┏━━

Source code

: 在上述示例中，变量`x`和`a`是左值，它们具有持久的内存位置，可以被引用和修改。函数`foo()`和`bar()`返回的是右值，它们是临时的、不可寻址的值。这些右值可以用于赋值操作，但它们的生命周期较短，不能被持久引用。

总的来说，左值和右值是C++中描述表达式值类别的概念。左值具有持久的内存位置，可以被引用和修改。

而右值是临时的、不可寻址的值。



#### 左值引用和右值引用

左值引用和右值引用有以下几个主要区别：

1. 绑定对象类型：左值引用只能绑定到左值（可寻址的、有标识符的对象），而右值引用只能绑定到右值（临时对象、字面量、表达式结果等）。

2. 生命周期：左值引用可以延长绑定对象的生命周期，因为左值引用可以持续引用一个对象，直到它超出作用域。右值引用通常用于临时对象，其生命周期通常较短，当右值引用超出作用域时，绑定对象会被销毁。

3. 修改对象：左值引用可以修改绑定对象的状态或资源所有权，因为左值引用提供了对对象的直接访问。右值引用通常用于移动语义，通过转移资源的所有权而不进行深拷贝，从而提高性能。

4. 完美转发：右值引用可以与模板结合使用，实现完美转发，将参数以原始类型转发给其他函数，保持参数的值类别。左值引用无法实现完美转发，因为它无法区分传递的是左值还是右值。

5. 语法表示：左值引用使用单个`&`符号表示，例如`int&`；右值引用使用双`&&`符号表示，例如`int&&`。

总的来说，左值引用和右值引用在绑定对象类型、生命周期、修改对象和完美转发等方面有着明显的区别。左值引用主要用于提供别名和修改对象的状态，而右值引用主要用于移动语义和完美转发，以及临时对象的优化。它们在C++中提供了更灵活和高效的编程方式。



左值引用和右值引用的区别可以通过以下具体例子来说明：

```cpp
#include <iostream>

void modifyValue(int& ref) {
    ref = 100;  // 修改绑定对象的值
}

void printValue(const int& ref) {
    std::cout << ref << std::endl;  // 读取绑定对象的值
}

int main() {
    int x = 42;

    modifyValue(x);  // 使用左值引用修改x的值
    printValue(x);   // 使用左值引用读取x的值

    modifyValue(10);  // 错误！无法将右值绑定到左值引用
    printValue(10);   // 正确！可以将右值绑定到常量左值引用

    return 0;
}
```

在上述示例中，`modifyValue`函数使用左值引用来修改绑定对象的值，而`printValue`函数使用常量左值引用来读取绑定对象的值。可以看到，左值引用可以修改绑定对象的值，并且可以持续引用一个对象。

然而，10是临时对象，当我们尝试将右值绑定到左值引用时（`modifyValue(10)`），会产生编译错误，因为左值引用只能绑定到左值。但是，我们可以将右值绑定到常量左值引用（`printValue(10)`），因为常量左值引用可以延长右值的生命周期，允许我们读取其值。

┗━━

§ Activity: Reproduce the records exactly as they appear.

§ Exercise response:
Source code

: 在上述示例中，变量`x`和`a`是左值，它们具有持久的内存位置，可以被引用和修改。函数`foo()`和`bar()`返回的是右值，它们是临时的、不可寻址的值。这些右值可以用于赋值操作，但它们的生命周期较短，不能被持久引用。

总的来说，左值和右值是C++中描述表达式值类别的概念。左值具有持久的内存位置，可以被引用和修改。

而右值是临时的、不可寻址的值。



#### 左值引用和右值引用

左值引用和右值引用有以下几个主要区别：

1. 绑定对象类型：左值引用只能绑定到左值（可寻址的、有标识符的对象），而右值引用只能绑定到右值（临时对象、字面量、表达式结果等）。

2. 生命周期：左值引用可以延长绑定对象的生命周期，因为左值引用可以持续引用一个对象，直到它超出作用域。右值引用通常用于临时对象，其生命周期通常较短，当右值引用超出作用域时，绑定对象会被销毁。

3. 修改对象：左值引用可以修改绑定对象的状态或资源所有权，因为左值引用提供了对对象的直接访问。右值引用通常用于移动语义，通过转移资源的所有权而不进行深拷贝，从而提高性能。

4. 完美转发：右值引用可以与模板结合使用，实现完美转发，将参数以原始类型转发给其他函数，保持参数的值类别。左值引用无法实现完美转发，因为它无法区分传递的是左值还是右值。

5. 语法表示：左值引用使用单个`&`符号表示，例如`int&`；右值引用使用双`&&`符号表示，例如`int&&`。

总的来说，左值引用和右值引用在绑定对象类型、生命周期、修改对象和完美转发等方面有着明显的区别。左值引用主要用于提供别名和修改对象的状态，而右值引用主要用于移动语义和完美转发，以及临时对象的优化。它们在C++中提供了更灵活和高效的编程方式。



左值引用和右值引用的区别可以通过以下具体例子来说明：

```cpp
#include <iostream>

void modifyValue(int& ref) {
    ref = 100;  // 修改绑定对象的值
}

void printValue(const int& ref) {
    std::cout << ref << std::endl;  // 读取绑定对象的值
}

int main() {
    int x = 42;

    modifyValue(x);  // 使用左值引用修改x的值
    printValue(x);   // 使用左值引用读取x的值

    modifyValue(10);  // 错误！无法将右值绑定到左值引用
    printValue(10);   // 正确！可以将右值绑定到常量左值引用

    return 0;
}
```

在上述示例中，`modifyValue`函数使用左值引用来修改绑定对象的值，而`printValue`函数使用常量左值引用来读取绑定对象的值。可以看到，左值引用可以修改绑定对象的值，并且可以持续引用一个对象。

然而，10是临时对象，当我们尝试将右值绑定到左值引用时（`modifyValue(10)`），会产生编译错误，因为左值引用只能绑定到左值。但是，我们可以将右值绑定到常量左值引用（`printValue(10)`），因为常量左值引用可以延长右值的生命周期，允许我们读取其值。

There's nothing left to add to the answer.